Rébecca de Daphné du Maurier. 1938.
SYNOPSIS : Une jeune demoiselle de compagnie, timide et effacée, rencontre un veuf fortuné, propriétaire d’un somptueux domaine dans l’ouest de l’Angleterre. Contre toute attente, le célèbre Maxim de Winter s’amourache de cette modeste jeune fille et l’épouse en quelques semaines avant de l’emmener à Manderley. D’abord émerveillée, la nouvelle madame de Winter ne tarde pas à découvrir l’ombre de Rebecca, cette première épouse, morte noyée…
Auparavant déjà, le souvenir de Rébecca planait sur les ragots mondains. Puis, la timide jeune femme l’imagine errer sur le triste visage de son époux. Elle l’imagine parfaite, inoubliable, incomparable... Bientôt, Rebecca est partout. La jeune épouse la découvre à travers des empreintes, des objets, des initiales, mais surtout à travers les récits de Mrs Danvers : la gouvernante de Manderley.
Mrs Danvers, cette femme obscure et rigide qui fut entièrement dévouée à Rebecca, ne cesse de rabaisser la nouvelle épouse, de la comparer à la précédente, de lui vanter son caractère et sa beauté, de lui tendre des pièges, de lui murmurer de petites atrocités à l’oreille et d’attiser son angoisse. L’ombre de Rébecca se fait de plus en plus menaçante, jusqu’au jour où une épave vient s’échouer dans la baie. Un cadavre est retrouvé dans le bateau avec lequel Rébecca sombra en mer. Or Rebecca est déjà enterrée dans la crypte du domaine, après avoir été identifiée par Maxim… Petit à petit, les vrais visages apparaissent. La noyée de la crypte est une inconnue. Et la vraie Rebecca n’est pas morte accidentellement. Une enquête est ouverte. La timide madame de Winter découvre alors bien des choses, mais elle découvre surtout qu’elle n’a rien à envier à la véritable Rebecca…

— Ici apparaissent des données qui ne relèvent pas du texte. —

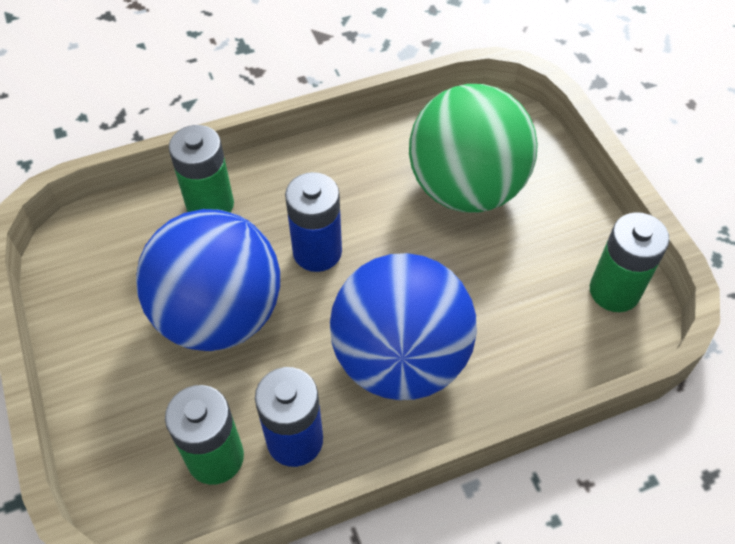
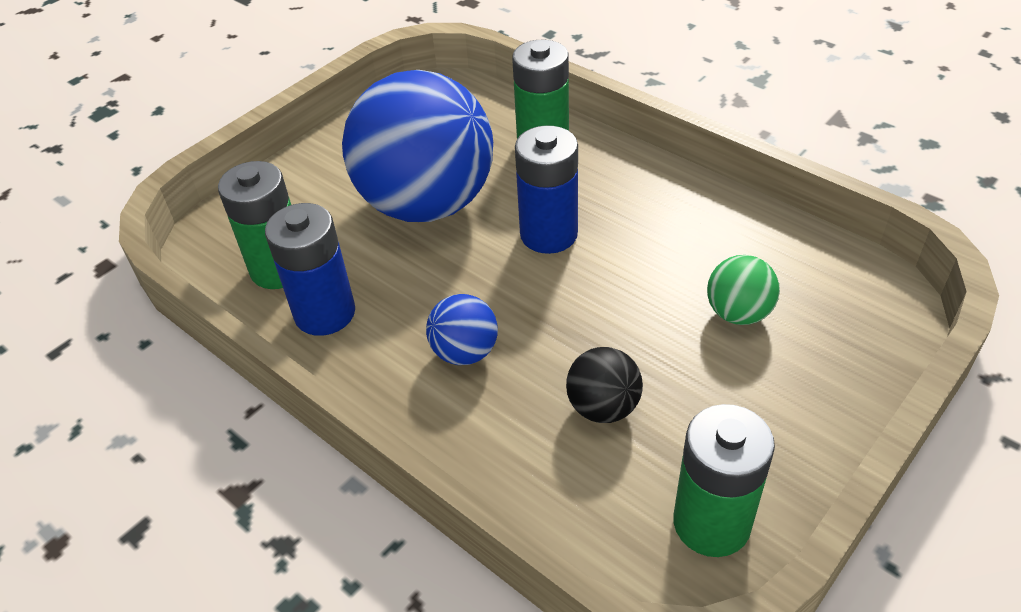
camera: 65 degrees right, 10 degrees down
(400, 359) = (465, 352): blue ball -> blue ball, size x0.42
(466, 188) = (738, 313): green ball -> green ball, size x0.42
(499, 301) = (603, 407): none -> black ball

****************************************************************************** ***************** LA CRITIQUE : Plusieurs genres se croisent dans ce roman qui commence comme un conte romantique, se poursuit comme un roman psychologique, se déploie à la limite du surnaturel, frôle le fantastique avant d’amorcer une intrigue policière et de finir comme un drame. Le maître du suspense, Alfred Hitchcock ne s’y est pas trompé en adaptant ce récit au cinéma. Et pourtant, le chef d’œuvre de Daphné du Maurier n’est guère surpassé par le film.
Il est facile de se glisser dans la peau de la jeune narratrice, naïve et inexpérimentée, de la suivre dans ce royaume près de la mer qu’est Manderley, et de laisser le conte de fée se transformer en cauchemar. Au fur et à mesure du récit, la jeune fille gagne en maturité. Elle ne se laisse plus hanter par des illusions. Elle fait face au réel avec une force de caractère qui étonne son mari, lui-même tenté de s’effondrer devant les évènements.
Tout au long du roman, c’est une absente qui règne en maître : Rebecca… Rebecca, l’épouse perdue. Rebecca, la femme faite, belle et intelligente. Rebecca, la femme forte et indomptable… A chaque instant, le lecteur s’attend à la voir ressurgir. Et en effet, elle ressurgit ! Mais sous la forme d’un cadavre en décomposition. Un cadavre toujours menaçant, de par les secrets qu’il pourrait révéler sur les circonstances de sa mort.
L’espace de quelques minutes, la puissante Rebecca nous apparaît comme une victime, mais les apparences tiennent à rester trompeuses tout au long du roman. Y a-t-il eu meurtre, accident, suicide ? Le tour de force de Daphné du Maurier aura été d’encastrer la vérité au cœur du mensonge… Car l’admirable Rebecca est haïe. La femme idéale est une créature machiavélique. Se sachant condamnée par une maladie incurable, elle provoque Maxim par des mensonges, et le pousse au meurtre afin de l’entrainer avec elle dans sa perte… De ce dernier combat avec l’ombre de Rebecca, la nouvelle madame de Winter sortira vainqueur. Elle pourra rentrer dans son domaine près de la mer au bras de son époux, jusqu’à l’horrible scène finale… Qui laisse un goût de cendres.